Ken moved on to work for Consolidated Goldfields in South Africa and Tanzania between 1949 and 1953, spending the bulk of his time in gold metallurgy and processing.

For two years he was in charge of a study of the Pugu kaolin deposits near Dar es Salaam. Ken once described a method for testing the material properties of clay that he called the “splat test,” whereby a sample is taken to the top of a three-story building and dropped from a window to the concrete below. Ken had a way of simplifying things. In 1954 he started the first of his two long stints with the Dome Mines Group – a predecessor to Placer Dome, which in turn was subsequently acquired by Barrick Gold. After a brief spell at the Mindamar Metals operation in Cape Breton, Ken moved to Red Lake, Ont., and spent the next nine years as mill superintendent for Campbell Red Lake Mines, where he commissioned a two-stage roaster and wrote a paper on fluid-bed roasting practice.

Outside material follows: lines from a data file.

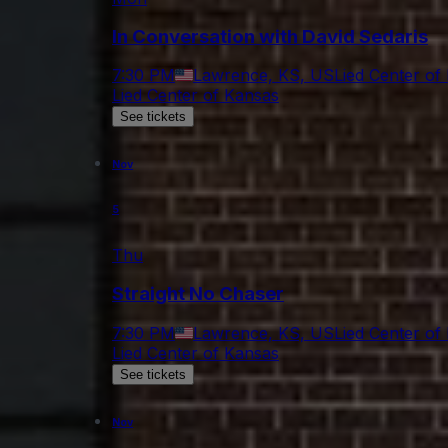
In Conversation with David Sedaris
7:30 PM
Lawrence, KS, US
Lied Center of
Lied Center of Kansas
See tickets
Nov
5
Thu
Straight No Chaser
7:30 PM
Lawrence, KS, US
Lied Center of
Lied Center of Kansas
See tickets
Nov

Leaving Dome in 1965, Ken headed to Ireland to spend the next 14 years in lead-zinc processing with Mogul of Ireland, and later with Bula, during which time he cultivated his love of pubs and good beer and honed his skills as a base-metals metallurgist. Unfortunately, the rich Bula lead-zinc project in County Meath was tied up in litigation and never developed, and Ken’s feasibility work died on the vine.

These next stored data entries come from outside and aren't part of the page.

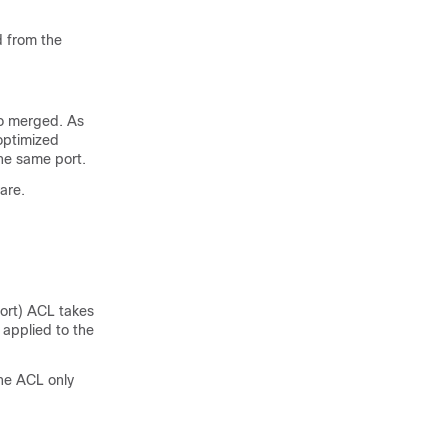
d from the
to merged. As
 optimized
he same port.
are.
port) ACL takes
applied to the
the ACL only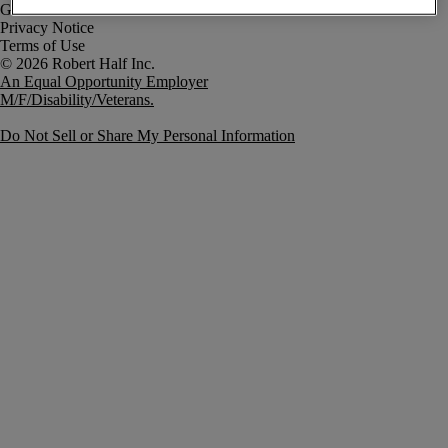
Government Notice
Privacy Notice
Terms of Use
An Equal Opportunity Employer
M/F/Disability/Veterans.
Do Not Sell or Share My Personal Information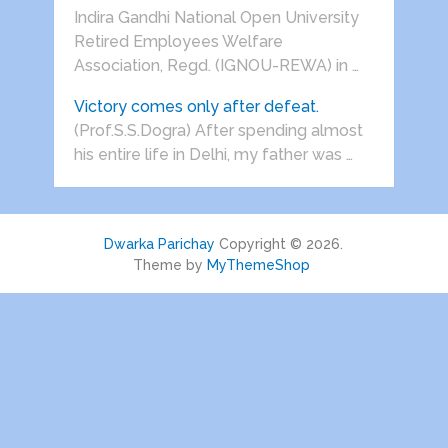
Indira Gandhi National Open University
Retired Employees Welfare
Association, Regd. (IGNOU-REWA) in …
Victory comes only after defeat.
(Prof.S.S.Dogra) After spending almost
his entire life in Delhi, my father was …
Dwarka Parichay
Copyright © 2026.
Theme by
MyThemeShop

In 1980, according to Henry Brehaut, then vice-president of operations at Dome Mines, CEO Mac Taschereau broke all human resource protocols by flying to Ireland and hiring Ken as chief metallurgist without Henry’s knowledge. In short order, Henry and Ken were off to South Africa to study carbon-in-pulp (CIP) plants for the up-and-coming Detour Lake gold mine project in northern Ontario.

According to John Goode, previously a vice-president with Kilborn Engineering, Dome approached Kilborn in 1981 with plans to build a 2,500-ton-per-day CIP plant at Detour Lake, which would be the biggest such plant in Canada.

Kilborn’s senior managers were nervous about the proposal and sent John to Dome’s office to convince Ken to reconsider. John recalls being immediately intimidated by Ken’s six-foot-seven frame, not to mention his metallurgical prowess. Kilborn quickly agreed to the idea.

Canada’s first large CIP plant was built and commissioned in 1983 and was a processing success. This was followed by the replacement of the old leach and zinc-precipitation circuit at the Dome mine with a new leach-CIP plant in 1988.

At the same time, Ken supervised grinding-circuit upgrades at the Campbell mine and the Sigma gold mine in Val-d’Or, Que., as well as the commissioning of a new CIP mill at the Dona Lake gold mine near Pickle Lake, Ont. During this time he wrote a paper comparing the flow sheets at the Dome and Detour Lake mines.

Ken Hill, then Dome’s vice-president of mine development, worked with Mr. Wright between 1980 and 1988, and remembers his admirable dedication during the start-ups of Detour Lake and Dona Lake. We also both recall Ken’s penchant for burning perfectly good white dress shirts with ashes from his smoking pipe.

Ken Wright was a man of few words and had a very crusty exterior, but he was a deep thinker and patient teacher who passed on his knowledge to COOs, CEOs and leaders in gold metallurgy and process-plant construction.

He had a healthy disdain for “whiz-kid” wet-behind-the-ears mining executives and computers, although he would eventually buy a computer upon retirement in 1989 for playing bridge and photo-shopping.

During retirement Ken enjoyed his grandchildren, as well as deep-sea fishing, brewing beer and following politics and sports. Unfortunately, Ken chose to leave metallurgy to the young and refused to consult.

Ken passed away of old age on Sept. 23 at his home in Vancouver, 10 days after his eighty-eighth birthday. He was predeceased by his wife of 46 years, Mrs. Joan Wright, née Hodgson, who died in 1995, and is missed by his son Paul, CEO of Eldorado Gold, daughter-in-law Sandra and four grandchildren.

– Based in Acton Ontario, the author is a mining consultant and worked with Ken Wright for nine years at Dome Mines and Placer Dome.